Records from a dataset:

◇ ◇ ◇ ◇

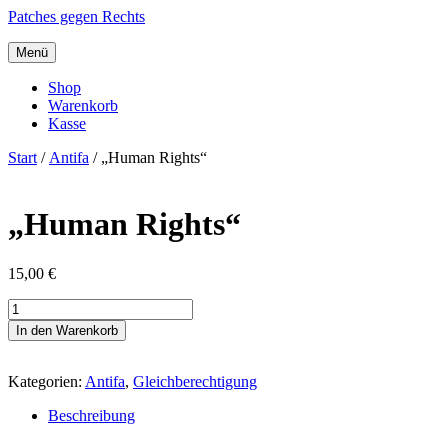
Patches gegen Rechts
Menü
Shop
Warenkorb
Kasse
Start
/
Antifa
/ „Human Rights“
„Human Rights“
15,00
€
"Human
Rights"
In den Warenkorb
Menge
Kategorien:
Antifa
,
Gleichberechtigung
Beschreibung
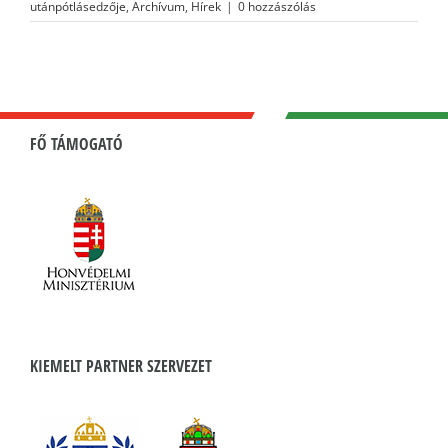
utánpótlásedzője
,
Archívum
,
Hírek
|
0 hozzászólás
FŐ TÁMOGATÓ
KIEMELT PARTNER SZERVEZET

◇ ◇ ◇ ◇

* What is needed *
Write out every line of text in the items above word for word, in the same order, and leave the pictures out.

* Your response *
Patches gegen Rechts
Menü
Shop
Warenkorb
Kasse
Start
/
Antifa
/ „Human Rights“
„Human Rights“
15,00
€
"Human
Rights"
In den Warenkorb
Menge
Kategorien:
Antifa
,
Gleichberechtigung
Beschreibung
utánpótlásedzője
,
Archívum
,
Hírek
|
0 hozzászólás
FŐ TÁMOGATÓ
KIEMELT PARTNER SZERVEZET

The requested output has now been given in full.